**Material supplied:**
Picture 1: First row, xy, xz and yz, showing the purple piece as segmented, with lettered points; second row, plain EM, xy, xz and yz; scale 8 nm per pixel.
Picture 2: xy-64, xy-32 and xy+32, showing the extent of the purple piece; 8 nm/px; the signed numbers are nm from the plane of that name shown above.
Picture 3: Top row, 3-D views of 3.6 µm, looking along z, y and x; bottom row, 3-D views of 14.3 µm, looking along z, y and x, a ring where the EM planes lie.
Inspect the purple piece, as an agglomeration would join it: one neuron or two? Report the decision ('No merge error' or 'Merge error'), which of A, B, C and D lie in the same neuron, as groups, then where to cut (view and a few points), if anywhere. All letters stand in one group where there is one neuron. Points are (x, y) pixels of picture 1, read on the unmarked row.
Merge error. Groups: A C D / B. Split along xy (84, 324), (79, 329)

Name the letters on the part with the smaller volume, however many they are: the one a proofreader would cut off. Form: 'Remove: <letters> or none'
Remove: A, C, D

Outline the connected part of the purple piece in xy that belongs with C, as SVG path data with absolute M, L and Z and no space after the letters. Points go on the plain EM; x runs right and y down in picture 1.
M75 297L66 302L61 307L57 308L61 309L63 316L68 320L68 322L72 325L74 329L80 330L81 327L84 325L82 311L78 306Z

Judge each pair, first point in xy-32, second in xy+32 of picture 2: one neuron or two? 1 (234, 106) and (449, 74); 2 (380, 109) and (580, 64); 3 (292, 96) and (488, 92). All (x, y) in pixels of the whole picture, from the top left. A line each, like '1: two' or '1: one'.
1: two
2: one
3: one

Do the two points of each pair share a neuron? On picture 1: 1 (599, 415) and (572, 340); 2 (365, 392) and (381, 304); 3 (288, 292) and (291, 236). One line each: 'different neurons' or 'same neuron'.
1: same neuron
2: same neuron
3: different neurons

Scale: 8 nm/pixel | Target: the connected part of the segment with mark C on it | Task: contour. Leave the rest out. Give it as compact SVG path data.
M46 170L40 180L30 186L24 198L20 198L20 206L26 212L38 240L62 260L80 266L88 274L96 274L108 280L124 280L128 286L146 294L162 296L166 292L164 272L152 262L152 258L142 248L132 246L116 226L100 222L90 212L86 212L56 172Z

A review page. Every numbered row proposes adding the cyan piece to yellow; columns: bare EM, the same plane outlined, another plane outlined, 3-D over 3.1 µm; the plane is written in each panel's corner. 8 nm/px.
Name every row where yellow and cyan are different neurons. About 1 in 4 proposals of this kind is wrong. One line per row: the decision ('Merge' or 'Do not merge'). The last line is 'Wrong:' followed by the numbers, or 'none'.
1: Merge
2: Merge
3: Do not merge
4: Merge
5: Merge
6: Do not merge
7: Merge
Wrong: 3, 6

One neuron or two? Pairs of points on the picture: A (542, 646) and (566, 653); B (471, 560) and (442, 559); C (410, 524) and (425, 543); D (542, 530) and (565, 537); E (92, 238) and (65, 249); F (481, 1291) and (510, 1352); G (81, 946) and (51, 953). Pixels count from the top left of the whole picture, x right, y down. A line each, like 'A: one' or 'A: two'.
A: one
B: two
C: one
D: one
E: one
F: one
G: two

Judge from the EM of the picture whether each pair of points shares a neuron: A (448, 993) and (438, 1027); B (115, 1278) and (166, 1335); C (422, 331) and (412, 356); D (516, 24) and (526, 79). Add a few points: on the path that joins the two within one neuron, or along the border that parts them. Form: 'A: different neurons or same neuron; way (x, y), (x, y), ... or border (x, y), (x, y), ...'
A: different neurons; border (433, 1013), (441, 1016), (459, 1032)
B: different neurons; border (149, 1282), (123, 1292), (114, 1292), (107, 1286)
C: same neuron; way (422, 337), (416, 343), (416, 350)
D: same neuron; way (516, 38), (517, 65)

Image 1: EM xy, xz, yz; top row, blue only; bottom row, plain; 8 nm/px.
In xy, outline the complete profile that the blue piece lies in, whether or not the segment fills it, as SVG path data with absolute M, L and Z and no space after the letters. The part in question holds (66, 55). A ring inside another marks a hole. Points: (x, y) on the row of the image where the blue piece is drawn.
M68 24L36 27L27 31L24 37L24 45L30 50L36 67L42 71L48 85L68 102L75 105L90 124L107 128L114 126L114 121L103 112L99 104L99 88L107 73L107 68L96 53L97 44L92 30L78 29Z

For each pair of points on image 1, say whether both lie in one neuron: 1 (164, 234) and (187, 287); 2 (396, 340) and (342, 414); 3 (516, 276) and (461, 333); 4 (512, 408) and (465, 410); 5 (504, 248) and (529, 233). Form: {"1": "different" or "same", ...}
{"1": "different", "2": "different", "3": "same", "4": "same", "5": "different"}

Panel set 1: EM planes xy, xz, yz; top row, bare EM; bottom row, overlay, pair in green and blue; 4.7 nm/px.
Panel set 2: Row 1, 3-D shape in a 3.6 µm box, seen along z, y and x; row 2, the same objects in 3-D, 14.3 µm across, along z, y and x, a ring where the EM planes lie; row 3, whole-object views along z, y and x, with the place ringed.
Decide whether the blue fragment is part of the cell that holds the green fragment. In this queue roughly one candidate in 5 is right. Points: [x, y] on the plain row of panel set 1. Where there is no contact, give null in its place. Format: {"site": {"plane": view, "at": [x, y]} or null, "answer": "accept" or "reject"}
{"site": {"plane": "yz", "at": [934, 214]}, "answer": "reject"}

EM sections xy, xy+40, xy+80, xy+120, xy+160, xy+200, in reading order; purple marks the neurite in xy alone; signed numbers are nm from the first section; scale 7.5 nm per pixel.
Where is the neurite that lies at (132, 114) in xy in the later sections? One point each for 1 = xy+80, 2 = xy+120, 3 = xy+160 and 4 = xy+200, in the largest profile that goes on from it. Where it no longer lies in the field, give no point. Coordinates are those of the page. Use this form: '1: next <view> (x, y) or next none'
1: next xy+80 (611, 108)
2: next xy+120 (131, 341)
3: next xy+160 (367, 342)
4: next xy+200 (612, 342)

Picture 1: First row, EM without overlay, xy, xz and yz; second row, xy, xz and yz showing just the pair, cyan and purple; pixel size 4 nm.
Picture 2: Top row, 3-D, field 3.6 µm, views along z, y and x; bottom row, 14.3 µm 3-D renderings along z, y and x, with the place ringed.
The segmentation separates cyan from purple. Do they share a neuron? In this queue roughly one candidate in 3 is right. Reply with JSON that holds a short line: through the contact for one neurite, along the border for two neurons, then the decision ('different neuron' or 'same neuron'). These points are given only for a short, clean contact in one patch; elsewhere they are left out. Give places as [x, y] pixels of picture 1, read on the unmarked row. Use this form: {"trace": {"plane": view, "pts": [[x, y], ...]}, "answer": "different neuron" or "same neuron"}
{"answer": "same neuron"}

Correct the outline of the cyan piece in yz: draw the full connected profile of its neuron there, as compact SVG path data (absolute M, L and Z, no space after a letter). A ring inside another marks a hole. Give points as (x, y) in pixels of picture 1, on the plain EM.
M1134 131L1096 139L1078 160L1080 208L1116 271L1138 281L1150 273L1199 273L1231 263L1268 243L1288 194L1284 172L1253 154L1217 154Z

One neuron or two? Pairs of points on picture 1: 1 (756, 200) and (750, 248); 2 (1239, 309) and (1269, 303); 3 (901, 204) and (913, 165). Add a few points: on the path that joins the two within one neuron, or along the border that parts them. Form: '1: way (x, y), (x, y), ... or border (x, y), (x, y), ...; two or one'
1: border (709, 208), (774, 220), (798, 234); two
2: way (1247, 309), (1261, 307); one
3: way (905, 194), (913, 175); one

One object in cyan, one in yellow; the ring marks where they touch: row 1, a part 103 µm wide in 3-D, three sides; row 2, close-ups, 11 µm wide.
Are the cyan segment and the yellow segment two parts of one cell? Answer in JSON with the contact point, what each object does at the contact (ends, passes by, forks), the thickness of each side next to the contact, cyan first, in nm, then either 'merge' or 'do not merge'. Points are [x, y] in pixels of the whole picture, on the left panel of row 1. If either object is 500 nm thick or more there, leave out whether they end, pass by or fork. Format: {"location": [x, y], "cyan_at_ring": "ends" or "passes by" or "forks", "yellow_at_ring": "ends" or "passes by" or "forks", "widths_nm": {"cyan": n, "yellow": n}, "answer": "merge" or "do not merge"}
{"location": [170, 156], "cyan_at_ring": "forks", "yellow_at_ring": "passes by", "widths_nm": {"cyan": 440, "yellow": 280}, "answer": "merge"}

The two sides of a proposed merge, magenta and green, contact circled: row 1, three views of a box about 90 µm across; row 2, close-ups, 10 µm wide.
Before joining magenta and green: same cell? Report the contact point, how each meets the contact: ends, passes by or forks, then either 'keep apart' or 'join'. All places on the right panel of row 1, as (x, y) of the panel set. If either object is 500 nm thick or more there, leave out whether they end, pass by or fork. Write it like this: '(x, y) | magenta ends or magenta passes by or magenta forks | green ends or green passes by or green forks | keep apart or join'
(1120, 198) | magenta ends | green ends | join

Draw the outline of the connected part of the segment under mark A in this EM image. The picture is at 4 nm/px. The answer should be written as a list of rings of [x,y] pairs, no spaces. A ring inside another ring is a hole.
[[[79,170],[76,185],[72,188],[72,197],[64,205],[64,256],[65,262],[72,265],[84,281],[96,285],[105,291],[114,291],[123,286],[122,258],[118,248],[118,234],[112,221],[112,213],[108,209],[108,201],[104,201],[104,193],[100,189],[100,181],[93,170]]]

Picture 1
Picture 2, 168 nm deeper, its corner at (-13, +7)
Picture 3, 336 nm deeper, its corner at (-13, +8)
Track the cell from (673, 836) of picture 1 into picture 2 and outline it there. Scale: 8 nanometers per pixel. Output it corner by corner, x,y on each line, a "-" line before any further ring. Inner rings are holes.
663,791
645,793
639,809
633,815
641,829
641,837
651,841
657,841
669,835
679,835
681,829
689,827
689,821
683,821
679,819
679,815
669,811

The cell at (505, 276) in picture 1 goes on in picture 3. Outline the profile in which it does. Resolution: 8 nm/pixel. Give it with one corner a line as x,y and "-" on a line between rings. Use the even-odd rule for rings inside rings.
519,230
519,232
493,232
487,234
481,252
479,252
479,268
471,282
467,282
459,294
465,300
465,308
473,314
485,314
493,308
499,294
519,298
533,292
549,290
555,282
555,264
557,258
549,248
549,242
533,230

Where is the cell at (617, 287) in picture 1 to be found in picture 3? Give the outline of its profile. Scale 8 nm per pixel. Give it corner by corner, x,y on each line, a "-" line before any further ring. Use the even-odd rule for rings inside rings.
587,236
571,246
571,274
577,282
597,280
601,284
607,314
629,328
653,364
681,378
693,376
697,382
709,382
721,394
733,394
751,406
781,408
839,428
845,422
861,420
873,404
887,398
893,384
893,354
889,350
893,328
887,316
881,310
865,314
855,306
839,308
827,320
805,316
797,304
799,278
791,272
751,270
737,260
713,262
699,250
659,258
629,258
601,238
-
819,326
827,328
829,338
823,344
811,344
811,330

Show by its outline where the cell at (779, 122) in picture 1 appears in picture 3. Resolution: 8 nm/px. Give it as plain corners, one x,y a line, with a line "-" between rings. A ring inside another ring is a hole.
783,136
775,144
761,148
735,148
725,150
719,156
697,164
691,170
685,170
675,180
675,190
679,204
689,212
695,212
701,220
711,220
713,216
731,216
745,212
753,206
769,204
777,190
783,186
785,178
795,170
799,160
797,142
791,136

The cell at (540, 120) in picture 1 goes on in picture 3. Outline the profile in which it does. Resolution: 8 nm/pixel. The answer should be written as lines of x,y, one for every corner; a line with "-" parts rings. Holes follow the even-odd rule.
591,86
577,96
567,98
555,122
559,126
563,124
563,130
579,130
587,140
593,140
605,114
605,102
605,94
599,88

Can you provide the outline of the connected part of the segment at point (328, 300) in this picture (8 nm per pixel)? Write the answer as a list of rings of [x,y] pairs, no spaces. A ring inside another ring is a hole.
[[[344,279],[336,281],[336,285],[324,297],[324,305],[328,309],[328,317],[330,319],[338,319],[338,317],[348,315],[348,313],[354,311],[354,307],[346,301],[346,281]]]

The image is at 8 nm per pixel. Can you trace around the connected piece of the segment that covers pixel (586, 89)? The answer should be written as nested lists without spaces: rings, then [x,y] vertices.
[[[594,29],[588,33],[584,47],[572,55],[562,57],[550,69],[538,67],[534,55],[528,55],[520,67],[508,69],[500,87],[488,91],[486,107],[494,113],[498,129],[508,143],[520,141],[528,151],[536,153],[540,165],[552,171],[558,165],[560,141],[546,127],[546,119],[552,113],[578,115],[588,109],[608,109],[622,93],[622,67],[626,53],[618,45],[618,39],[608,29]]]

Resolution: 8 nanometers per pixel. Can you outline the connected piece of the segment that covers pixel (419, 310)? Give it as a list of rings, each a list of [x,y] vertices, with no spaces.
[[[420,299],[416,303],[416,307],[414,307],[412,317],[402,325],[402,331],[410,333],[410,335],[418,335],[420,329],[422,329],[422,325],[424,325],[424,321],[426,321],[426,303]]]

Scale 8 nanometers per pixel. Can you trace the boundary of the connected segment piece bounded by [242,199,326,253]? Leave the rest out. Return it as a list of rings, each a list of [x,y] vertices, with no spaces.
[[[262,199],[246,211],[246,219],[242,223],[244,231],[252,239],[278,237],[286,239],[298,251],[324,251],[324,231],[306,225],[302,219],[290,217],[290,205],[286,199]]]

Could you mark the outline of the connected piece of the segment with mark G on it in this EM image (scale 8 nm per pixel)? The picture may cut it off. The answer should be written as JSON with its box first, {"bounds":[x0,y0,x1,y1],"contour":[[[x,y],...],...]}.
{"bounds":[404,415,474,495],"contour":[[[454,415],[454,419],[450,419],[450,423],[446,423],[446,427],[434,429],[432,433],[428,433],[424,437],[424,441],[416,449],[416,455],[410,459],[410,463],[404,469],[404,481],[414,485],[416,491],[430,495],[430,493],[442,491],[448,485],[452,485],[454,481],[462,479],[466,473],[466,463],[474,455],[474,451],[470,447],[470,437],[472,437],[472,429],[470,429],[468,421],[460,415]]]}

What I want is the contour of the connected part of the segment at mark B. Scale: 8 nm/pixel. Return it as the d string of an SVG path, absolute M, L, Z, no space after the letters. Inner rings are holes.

**Problem description:** Whenever a line of the data includes the word "overlay", show that line in full.

**Exercise solution:**
Panel set 1: EM planes xy, xz, yz; top row, bare EM; bottom row, overlay, pair in green and blue; 4.7 nm/px.
Picture 1: First row, EM without overlay, xy, xz and yz; second row, xy, xz and yz showing just the pair, cyan and purple; pixel size 4 nm.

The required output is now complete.